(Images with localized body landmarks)
◇ ◇ ◇ ◇ ◇
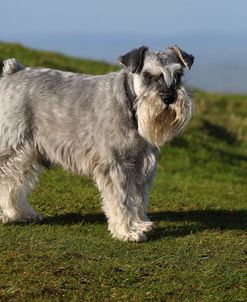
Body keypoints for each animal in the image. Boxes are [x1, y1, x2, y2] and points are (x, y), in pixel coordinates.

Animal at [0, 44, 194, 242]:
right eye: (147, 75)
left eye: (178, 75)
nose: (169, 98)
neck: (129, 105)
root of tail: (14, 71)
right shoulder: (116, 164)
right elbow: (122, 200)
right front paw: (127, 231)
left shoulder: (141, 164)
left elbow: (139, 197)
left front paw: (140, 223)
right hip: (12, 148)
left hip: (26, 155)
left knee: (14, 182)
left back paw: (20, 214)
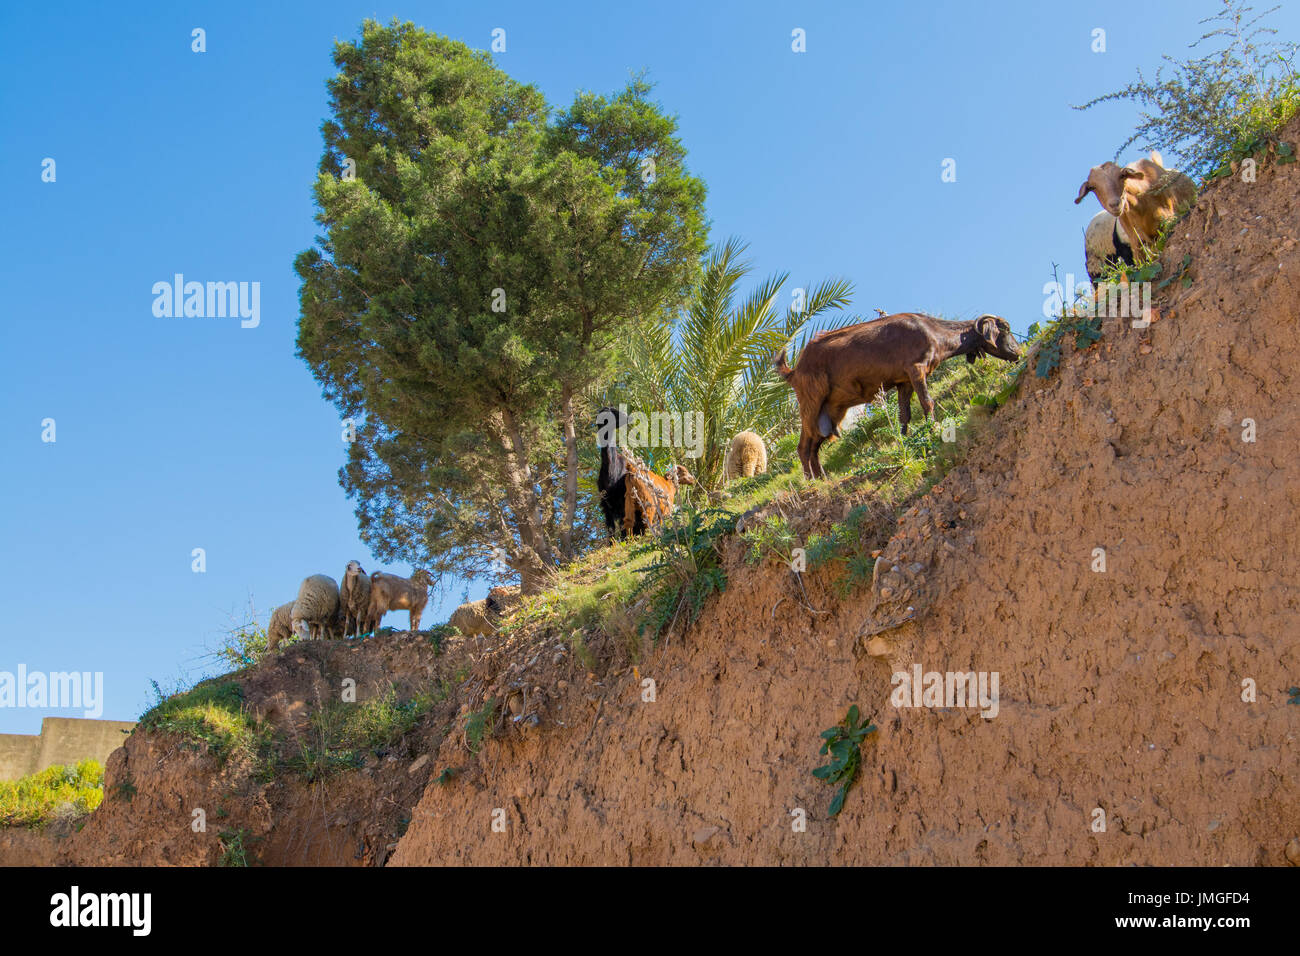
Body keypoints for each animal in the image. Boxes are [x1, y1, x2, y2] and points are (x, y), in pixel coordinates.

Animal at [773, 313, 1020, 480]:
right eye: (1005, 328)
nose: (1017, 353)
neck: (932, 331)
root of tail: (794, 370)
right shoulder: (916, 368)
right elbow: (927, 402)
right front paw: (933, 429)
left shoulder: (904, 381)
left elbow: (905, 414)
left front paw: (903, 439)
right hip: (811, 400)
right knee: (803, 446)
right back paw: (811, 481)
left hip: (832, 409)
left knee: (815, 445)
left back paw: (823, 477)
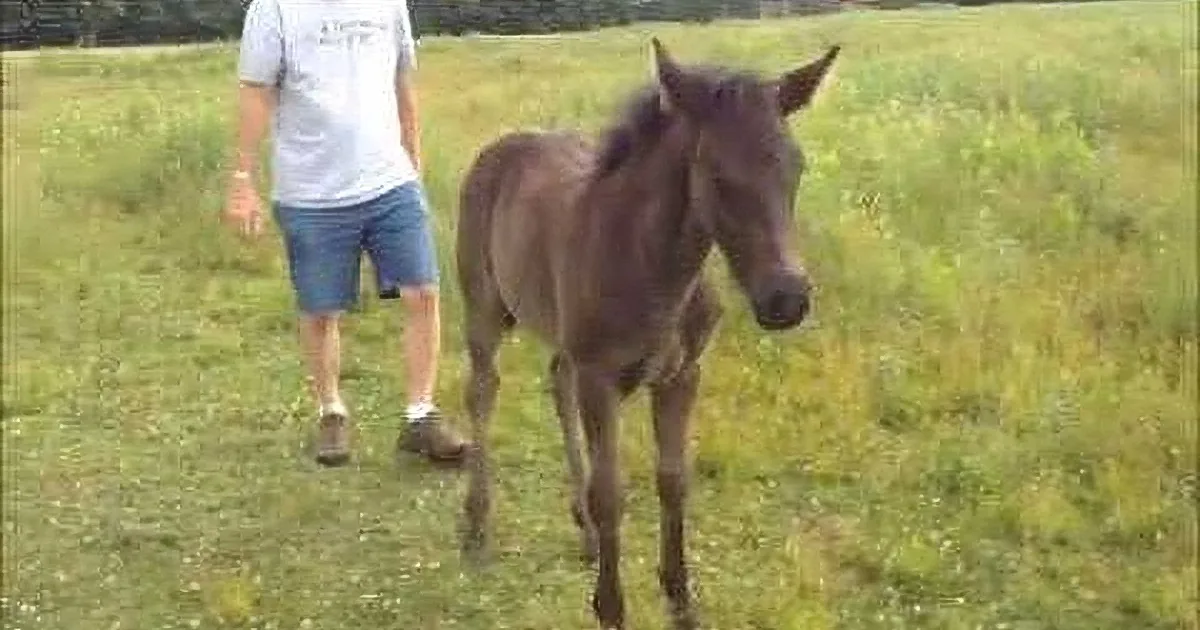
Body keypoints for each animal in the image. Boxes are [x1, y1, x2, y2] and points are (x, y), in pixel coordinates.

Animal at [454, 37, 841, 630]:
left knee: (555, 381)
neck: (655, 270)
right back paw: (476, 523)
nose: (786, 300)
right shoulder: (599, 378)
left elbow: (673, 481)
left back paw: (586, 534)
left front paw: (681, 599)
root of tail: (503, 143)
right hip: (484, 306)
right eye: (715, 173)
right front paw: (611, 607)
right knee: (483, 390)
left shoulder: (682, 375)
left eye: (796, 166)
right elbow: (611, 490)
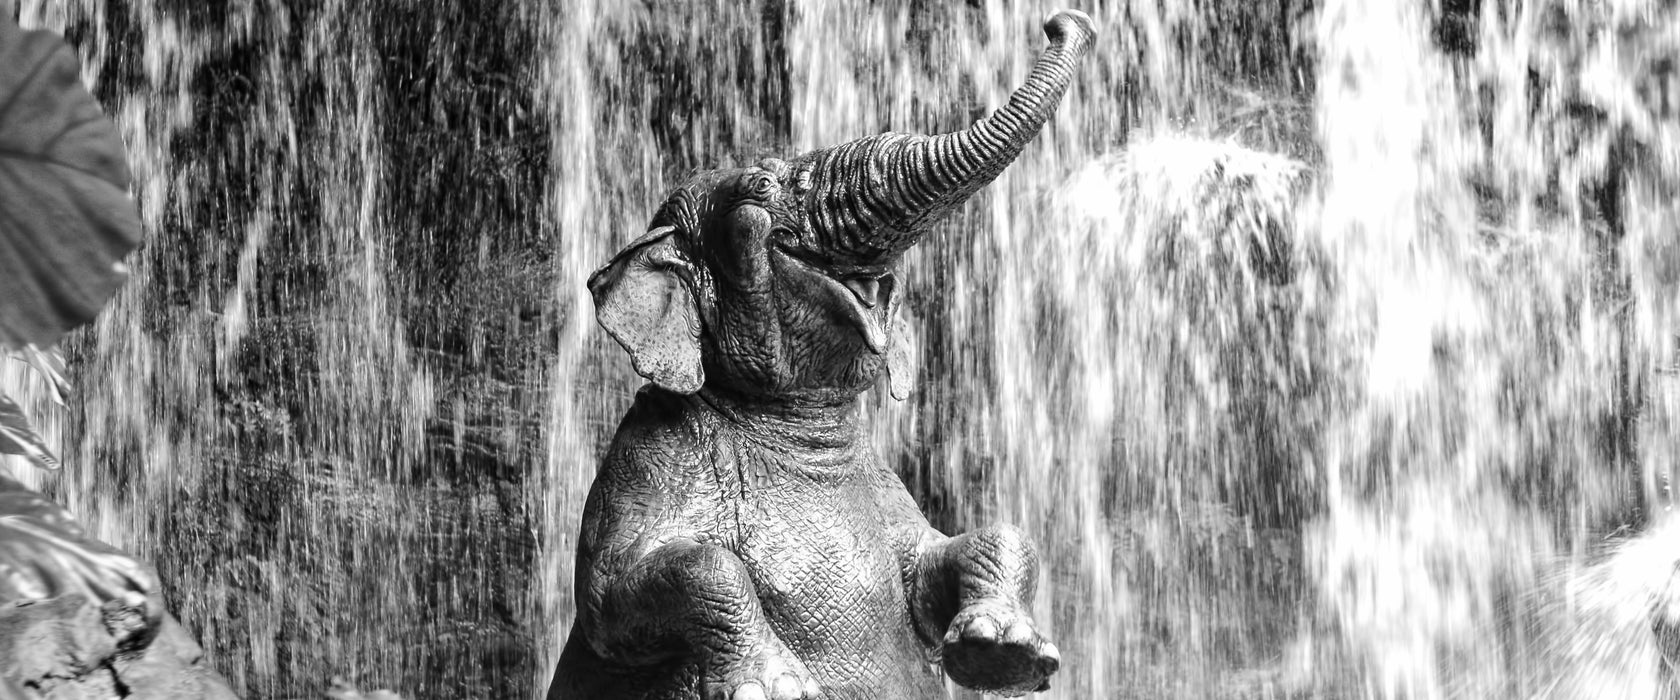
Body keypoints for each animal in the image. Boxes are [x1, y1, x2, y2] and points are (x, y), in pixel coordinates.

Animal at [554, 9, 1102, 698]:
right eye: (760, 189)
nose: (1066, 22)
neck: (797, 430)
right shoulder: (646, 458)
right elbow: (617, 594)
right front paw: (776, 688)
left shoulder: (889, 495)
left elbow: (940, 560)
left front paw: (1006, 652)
◇ ◇ ◇ ◇ ◇
- [Problem details]: Please repeat each line above exactly as it appears, but omit the pictures.

- [Task answer]:
Body keypoints for each animal in the image. Boxes are [x1, y1, x2, y2] and points are (x, y), in pixel coordinates.

Animal at [0, 44, 194, 242]:
right eye: (147, 75)
left eye: (178, 75)
nose: (169, 98)
neck: (129, 105)
root of tail: (14, 71)
right shoulder: (116, 164)
right elbow: (122, 200)
right front paw: (127, 231)
left shoulder: (141, 164)
left elbow: (139, 197)
left front paw: (140, 223)
right hip: (12, 148)
left hip: (26, 155)
left knee: (14, 182)
left back paw: (20, 214)
Body keypoints for each animal in the image. Boxes are [x1, y1, x2, y2] and points are (x, y), in pixel coordinates.

Animal at [773, 313, 1020, 480]:
right eye: (1005, 328)
nose: (1017, 353)
neck: (932, 331)
root of tail: (794, 370)
right shoulder: (916, 368)
right elbow: (927, 402)
right front paw: (933, 429)
left shoulder: (904, 381)
left elbow: (905, 414)
left front paw: (903, 439)
right hip: (811, 400)
right knee: (803, 446)
right back paw: (811, 481)
left hip: (832, 409)
left knee: (815, 445)
left back paw: (823, 477)
Body keypoints for each animal in the image. Boxes are [x1, y1, x2, y2] and points are (x, y), in pixel coordinates.

Animal at [454, 37, 841, 630]:
left knee: (555, 381)
neck: (655, 270)
right back paw: (476, 523)
nose: (786, 300)
right shoulder: (599, 378)
left elbow: (673, 481)
left back paw: (586, 534)
left front paw: (681, 599)
root of tail: (503, 143)
right hip: (484, 306)
right eye: (715, 173)
right front paw: (611, 607)
right knee: (483, 390)
left shoulder: (682, 375)
left eye: (796, 166)
right elbow: (611, 490)
Body keypoints for each animal in the image. Boxes are [x1, y1, x2, y2] and points are (x, y), in pixel coordinates.

Animal at [554, 9, 1102, 698]:
right eye: (760, 189)
nose: (1066, 22)
neck: (797, 430)
right shoulder: (646, 458)
right elbow: (617, 594)
right front paw: (776, 688)
left shoulder: (889, 495)
left elbow: (940, 560)
left front paw: (1006, 652)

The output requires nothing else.